=== Exercise inputs ===
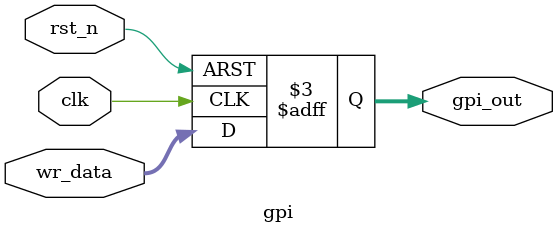
<source format=v>


module gpi (
    input wire clk,
    input wire rst_n,
    input wire [31:0] wr_data,
    output reg [31:0] gpi_out
);

    always @(posedge clk or negedge rst_n) begin
        if (!rst_n) begin
	        gpi_out <= 32'b00000000;
        end else begin
	        gpi_out <= wr_data;
        end
    end

endmodule

</source>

=== Task prompt ===
Using the listing above, state the count of lines that include "begin" and nothing else.

=== Exercise response ===
3